Dans un discours d'ouverture prononcé depuis le Palais des congrès de Poitiers (centre-ouest), le chef de l'État a énuméré les difficultés: délais trop longs, inflation des normes, judiciarisation des relations sociales, défaut d'information des justiciables.
Il a aussi souhaité une plus grande responsabilité des magistrats. Mais sans suggérer de nouveaux moyens pour la justice, ce qu'attendent beaucoup de professionnels.
Autant de pistes que devront examiner dans les quatre mois ces États généraux, avant de formuler d'ici février 2022 des propositions de réforme « systémique » de la justice qui ne pourraient se concrétiser que dans un prochain quinquennat, l'élection présidentielle française ayant lieu en avril.
Dans son intervention, Emmanuel Macron a insisté sur « les lenteurs » et les « lourdeurs du service public de la justice ». « Nous sommes dans un monde où on peut suivre le colis que l'on a commandé à la minute et où ce qui est le cœur de notre vie, ce qui nous empêche de dormir, on ne sait pas où ça en est », a regretté le chef de l'État.
« Les lenteurs sont un sujet mais notamment lié au manque criant de personnel, qui n'a pas été évoqué », a réagi Céline Parisot, présidente de l'Union syndicale des magistrats français (USM). « Il y a beaucoup trop de chantiers ouverts en même temps(...) Comment remettre à plat toute l'organisation judiciaire de A à Z en quatre mois ? », a-t-elle ajouté.
Cette vaste consultation va réunir pendant plusieurs mois tout l'écosystème de la justice (juges, procureurs, greffiers, auxiliaires, avocats, mandataires huissiers, surveillants pénitentiaires...) ainsi que des citoyens volontaires.

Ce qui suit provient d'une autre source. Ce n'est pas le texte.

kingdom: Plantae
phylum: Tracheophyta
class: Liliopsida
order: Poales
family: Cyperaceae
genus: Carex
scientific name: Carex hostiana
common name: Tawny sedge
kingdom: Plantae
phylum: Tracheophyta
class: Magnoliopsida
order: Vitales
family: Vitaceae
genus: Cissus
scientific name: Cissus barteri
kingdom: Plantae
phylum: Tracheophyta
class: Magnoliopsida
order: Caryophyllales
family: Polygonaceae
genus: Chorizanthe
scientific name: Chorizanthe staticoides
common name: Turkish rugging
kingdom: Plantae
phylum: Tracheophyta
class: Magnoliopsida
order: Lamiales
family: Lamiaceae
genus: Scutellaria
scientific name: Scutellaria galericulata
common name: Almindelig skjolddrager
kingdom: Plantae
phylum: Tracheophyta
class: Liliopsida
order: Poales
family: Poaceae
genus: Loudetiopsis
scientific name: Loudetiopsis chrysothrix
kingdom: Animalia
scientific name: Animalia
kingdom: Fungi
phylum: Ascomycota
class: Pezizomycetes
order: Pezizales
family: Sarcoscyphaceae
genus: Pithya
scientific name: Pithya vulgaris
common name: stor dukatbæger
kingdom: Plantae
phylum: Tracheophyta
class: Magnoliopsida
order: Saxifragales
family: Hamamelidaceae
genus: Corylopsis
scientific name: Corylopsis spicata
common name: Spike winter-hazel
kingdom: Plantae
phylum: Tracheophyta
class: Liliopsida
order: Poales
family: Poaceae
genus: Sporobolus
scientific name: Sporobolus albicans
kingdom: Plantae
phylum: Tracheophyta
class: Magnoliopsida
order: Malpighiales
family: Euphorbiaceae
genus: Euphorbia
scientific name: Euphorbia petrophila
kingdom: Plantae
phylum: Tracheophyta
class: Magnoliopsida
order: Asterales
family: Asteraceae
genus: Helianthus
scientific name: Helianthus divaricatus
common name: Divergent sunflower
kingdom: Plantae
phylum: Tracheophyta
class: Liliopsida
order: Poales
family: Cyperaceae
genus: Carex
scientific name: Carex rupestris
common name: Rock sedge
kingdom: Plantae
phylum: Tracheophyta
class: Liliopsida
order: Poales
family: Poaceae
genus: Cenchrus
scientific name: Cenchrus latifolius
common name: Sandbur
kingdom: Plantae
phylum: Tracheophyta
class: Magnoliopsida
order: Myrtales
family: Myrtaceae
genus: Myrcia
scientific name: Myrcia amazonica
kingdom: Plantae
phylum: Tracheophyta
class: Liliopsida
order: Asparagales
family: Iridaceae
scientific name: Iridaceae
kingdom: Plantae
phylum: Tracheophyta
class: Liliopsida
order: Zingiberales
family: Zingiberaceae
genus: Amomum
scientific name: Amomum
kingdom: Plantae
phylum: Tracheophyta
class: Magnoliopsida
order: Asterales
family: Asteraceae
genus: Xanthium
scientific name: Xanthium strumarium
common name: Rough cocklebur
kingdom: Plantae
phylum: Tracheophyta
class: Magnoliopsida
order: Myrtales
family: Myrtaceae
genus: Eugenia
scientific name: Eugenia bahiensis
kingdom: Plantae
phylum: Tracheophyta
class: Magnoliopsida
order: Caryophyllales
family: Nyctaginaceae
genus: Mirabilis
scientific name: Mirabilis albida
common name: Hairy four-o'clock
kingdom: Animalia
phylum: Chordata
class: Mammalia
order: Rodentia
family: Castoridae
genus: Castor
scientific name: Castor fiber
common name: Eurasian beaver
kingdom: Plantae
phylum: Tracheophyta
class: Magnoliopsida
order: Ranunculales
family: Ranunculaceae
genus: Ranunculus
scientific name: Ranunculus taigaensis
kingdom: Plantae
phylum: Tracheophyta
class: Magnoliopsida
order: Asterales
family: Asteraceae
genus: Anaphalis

Elle sera pilotée par une commission indépendante présidée par le haut fonctionnaire Jean-Marc Sauvé - par ailleurs président de la commission d'enquête qui a publié début octobre un rapport accablant sur les agressions sexuelles sur mineurs dans l'Église catholique.
Le chef de l'État avait annoncé ces États généraux en juin, après avoir reçu les deux plus hauts magistrats de France, Chantal Arens, la première présidente de la Cour de cassation, et François Molins, le procureur général de la Cour de cassation.
Inquiets des « mises en cause systématiques de la justice », critiquée pour sa lenteur et son laxisme supposés par des syndicats de police et des responsables politiques, ils lui avait exprimé le malaise des magistrats et réclamé cet exercice. Un malaise accentué par la mise en examen du ministre de la Justice Eric Dupond-Moretti pour prise illégale d'intérêt.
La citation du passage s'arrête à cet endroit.